Let me introduce you to my next lovely mom: Courtney! I have known Courtney since high school and she's as sweet as they come. She is a mom of three amazing boys and she has felt some judgment for practicing attachment parenting. Read on to see snippets from her full discussion (linked at the end) and to see images from the fun session I had with her and her boys!
“I would consider myself a person who practices attachment parenting with a bit of crunchy thrown in: I breastfed, babywore, did cloth diapers, didn’t allow my children to cry a lot, when they cried, I picked them up and never allowed them to cry too long, or at all! I have often felt judged for that last part.”
“I lost a baby before Max came along and it was very difficult for me to work through that. I had Max and then he had to be admitted into the hospital for severe jaundice. I couldn’t breastfeed him or hold him and he was under the lights 24 hours for a day and a half. It was a very stressful time for me and I thought I was going to lose this baby like I had lost my previous baby. After he got out of the hospital I wanted to be near him all the time and never wanted to leave him! But as soon as he was born, he was attached! The doc took him for some tests and they took him off of my chest and he cried! So he and I were attached to each other since birth!”

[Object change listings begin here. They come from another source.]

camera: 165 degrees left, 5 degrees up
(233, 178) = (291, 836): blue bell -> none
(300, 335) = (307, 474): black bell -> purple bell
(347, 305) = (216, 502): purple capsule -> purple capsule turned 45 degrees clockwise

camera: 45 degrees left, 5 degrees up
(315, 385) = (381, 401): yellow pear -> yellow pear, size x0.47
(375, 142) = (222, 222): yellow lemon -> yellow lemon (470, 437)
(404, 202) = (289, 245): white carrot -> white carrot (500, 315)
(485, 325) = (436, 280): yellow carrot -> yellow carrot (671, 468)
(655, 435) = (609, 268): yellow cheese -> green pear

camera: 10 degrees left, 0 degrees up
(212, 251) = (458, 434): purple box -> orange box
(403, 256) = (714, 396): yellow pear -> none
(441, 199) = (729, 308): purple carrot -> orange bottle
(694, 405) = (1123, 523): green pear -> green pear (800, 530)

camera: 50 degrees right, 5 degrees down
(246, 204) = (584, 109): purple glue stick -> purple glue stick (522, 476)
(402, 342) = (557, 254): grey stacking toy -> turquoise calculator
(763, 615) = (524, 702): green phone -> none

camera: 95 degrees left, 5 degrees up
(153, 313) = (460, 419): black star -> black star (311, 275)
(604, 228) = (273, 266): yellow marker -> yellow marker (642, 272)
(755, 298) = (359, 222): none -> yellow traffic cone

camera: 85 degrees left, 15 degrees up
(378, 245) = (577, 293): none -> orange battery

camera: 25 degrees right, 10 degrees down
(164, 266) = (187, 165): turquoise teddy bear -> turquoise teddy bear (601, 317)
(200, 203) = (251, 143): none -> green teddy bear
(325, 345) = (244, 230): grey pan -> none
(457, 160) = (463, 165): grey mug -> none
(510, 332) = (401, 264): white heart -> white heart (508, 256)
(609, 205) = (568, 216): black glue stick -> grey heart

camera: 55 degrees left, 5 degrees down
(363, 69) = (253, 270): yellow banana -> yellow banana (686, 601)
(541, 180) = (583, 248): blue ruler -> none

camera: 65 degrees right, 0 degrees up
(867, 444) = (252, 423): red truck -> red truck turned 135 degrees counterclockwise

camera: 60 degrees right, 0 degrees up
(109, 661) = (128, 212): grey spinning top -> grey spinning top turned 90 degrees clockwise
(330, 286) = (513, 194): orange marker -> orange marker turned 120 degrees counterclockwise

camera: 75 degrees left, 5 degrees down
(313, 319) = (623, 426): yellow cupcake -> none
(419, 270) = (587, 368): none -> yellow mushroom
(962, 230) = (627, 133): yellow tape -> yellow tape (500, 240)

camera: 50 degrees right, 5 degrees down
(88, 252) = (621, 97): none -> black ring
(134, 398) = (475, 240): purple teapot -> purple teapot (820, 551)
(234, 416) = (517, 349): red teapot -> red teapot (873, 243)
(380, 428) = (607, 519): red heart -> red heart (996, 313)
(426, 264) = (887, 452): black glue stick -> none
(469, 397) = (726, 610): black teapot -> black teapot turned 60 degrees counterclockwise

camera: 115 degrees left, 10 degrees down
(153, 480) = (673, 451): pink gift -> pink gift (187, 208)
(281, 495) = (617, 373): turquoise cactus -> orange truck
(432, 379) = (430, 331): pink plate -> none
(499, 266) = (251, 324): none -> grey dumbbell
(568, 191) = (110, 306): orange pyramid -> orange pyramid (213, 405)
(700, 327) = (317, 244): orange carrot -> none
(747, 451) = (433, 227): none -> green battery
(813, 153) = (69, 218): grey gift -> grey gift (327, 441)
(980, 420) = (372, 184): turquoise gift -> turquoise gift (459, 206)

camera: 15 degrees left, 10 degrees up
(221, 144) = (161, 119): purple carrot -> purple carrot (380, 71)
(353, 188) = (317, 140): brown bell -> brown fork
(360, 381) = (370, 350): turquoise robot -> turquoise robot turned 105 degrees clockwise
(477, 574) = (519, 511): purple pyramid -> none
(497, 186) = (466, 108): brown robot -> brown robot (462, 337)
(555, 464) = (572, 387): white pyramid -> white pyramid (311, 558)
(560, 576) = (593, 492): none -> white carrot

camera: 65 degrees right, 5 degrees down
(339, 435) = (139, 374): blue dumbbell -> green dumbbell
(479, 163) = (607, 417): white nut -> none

“When people would say things, it made me feel very alone and not like a good mom. I already have self-esteem issues as is, then to hear the hurtful things I did, it didn’t help. My response has always been the same: this is how I parent, you may do it differently and that’s ok. I tell them they have not been through what I have and this is just the way it is! There were times I wish some moms could have supported me, instead of saying, “well you made him that way, you deal with it!” It was a very lonely time for me because I couldn’t go anywhere because he cried so much, and he had to be by me 24 hours a day. So all in all, I have felt the most judged for my attachment parenting and how I nurtured them so much.”
“Moms need help and support not judgment! A lot of times moms are afraid to go out in public with their kids because of judgment. Myself included. What we need sometimes is someone to kneel down next to us while our kid is throwing a fit in the store and say, “Can I help you?” Or even just saying, hey, I have been there done that! Moms need understanding, no child is perfect, they WILL mess up and do dumb ass stuff, but that is why we are here, to guide them and teach them the right way!”
“My biggest joy is seeing them enjoy life and have new experiences! I also enjoy seeing them help others and put others first at times! Doesn’t happen all the time, but when it does, it makes me proud! They have taught me many things like to forgive easily and often and to just take time to laugh and play! And that is what I enjoy, seeing them laugh and enjoy life and raising good young men that will make good husbands, because I can’t take care of them the rest of my life, I’m tired!”